# SOURCE PASSAGE
------------------------

Evaluating $\int_{-1}^{1} \frac{dx}{(e^x+1)(x^2+1)}$

Question

I would like to evaluate the following integral: $$ \int_{-1}^{1} \frac{dx}{(e^x+1)(x^2+1)} $$ I tried various methods but without success.

Answer 1

Hint. One may write $$ \begin{align} \int_{-1}^{1} \frac{dx}{(e^x+1)(x^2+1)} &=\int_{-1}^0 \frac{dx}{(e^x+1)(x^2+1)} +\int_0^{1} \frac{dx}{(e^x+1)(x^2+1)} \\\\&=\int_0^1 \frac{dx}{(e^{-x}+1)(x^2+1)} +\int_0^{1} \frac{dx}{(e^x+1)(x^2+1)} \\\\&=\int_0^1 \frac{e^x\:dx}{(e^{x}+1)(x^2+1)} +\int_0^{1} \frac{dx}{(e^x+1)(x^2+1)} \\\\&=\int_0^1 \frac{(e^x+1)\:dx}{(e^{x}+1)(x^2+1)} \\\\&=\int_0^1 \frac{dx}{(x^2+1)} \end{align} $$ then it is easier.

Answer 2

Substitution $x \rightarrow -x$ gives $$\int_{-1}^{1} \frac{dx}{(e^x+1)(x^2+1)}=\int_{-1}^{1} \frac{dx}{(e^{-x}+1)(x^2+1)}=\int_{-1}^{1} \frac{e^xdx}{(e^x+1)(x^2+1)}$$ Therefore $$ \int_{-1}^{1} \frac{dx}{(x^2+1)}=\int_{-1}^{1} \frac{dx}{(e^x+1)(x^2+1)} + \int_{-1}^{1} \frac{e^xdx}{(e^x+1)(x^2+1)}=2\int_{-1}^{1} \frac{dx}{(e^x+1)(x^2+1)} $$

Should be easy now.

------------------------

# TASK LIST
1: From the integral thread, extract everything from "Substitution $x \rightarrow" down to "be easy now.".
2: Answer these questions using the integral thread:
(a) What substitution does Answer 2 begin with?
(b) In Answer 1, what simpler integral is the original integral reduced to?
(c) What does the person asking say about their own attempts?
The records are not needed for this work.

------------------------

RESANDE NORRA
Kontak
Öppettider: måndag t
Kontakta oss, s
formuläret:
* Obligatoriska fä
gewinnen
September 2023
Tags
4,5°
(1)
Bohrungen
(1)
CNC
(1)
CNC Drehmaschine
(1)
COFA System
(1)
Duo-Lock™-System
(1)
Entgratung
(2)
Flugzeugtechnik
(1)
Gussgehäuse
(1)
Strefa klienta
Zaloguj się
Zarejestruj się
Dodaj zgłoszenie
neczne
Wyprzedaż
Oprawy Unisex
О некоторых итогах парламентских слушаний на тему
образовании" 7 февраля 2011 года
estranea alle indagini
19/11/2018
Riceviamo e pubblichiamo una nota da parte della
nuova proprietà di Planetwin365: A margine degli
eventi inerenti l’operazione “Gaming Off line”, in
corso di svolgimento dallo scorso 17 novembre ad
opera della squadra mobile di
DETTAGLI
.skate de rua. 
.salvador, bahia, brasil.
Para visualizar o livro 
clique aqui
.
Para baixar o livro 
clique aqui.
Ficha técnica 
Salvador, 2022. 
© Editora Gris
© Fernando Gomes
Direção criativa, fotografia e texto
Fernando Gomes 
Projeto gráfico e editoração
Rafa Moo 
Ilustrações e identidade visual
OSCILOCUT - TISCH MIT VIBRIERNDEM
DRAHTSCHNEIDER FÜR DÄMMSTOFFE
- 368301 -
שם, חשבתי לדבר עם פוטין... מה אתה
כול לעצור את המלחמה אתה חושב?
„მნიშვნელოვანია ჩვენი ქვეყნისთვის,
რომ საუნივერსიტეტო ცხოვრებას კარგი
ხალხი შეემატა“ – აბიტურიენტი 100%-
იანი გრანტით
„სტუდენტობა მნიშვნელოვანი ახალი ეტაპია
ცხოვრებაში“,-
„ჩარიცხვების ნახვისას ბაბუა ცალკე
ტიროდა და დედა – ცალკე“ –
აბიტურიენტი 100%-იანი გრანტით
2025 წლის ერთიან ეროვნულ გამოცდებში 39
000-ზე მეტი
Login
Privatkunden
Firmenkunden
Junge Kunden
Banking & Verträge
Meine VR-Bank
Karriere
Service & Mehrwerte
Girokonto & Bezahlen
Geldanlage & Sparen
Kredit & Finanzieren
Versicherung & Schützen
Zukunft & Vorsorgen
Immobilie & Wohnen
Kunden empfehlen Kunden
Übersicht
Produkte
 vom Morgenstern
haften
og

------------------------

# SOLUTION SET
1:
Substitution $x \rightarrow -x$ gives $$\int_{-1}^{1} \frac{dx}{(e^x+1)(x^2+1)}=\int_{-1}^{1} \frac{dx}{(e^{-x}+1)(x^2+1)}=\int_{-1}^{1} \frac{e^xdx}{(e^x+1)(x^2+1)}$$ Therefore $$ \int_{-1}^{1} \frac{dx}{(x^2+1)}=\int_{-1}^{1} \frac{dx}{(e^x+1)(x^2+1)} + \int_{-1}^{1} \frac{e^xdx}{(e^x+1)(x^2+1)}=2\int_{-1}^{1} \frac{dx}{(e^x+1)(x^2+1)} $$

Should be easy now.

2:
(a) The substitution x → −x.
(b) The integral of dx/(x²+1) from 0 to 1.
(c) They tried various methods but without success.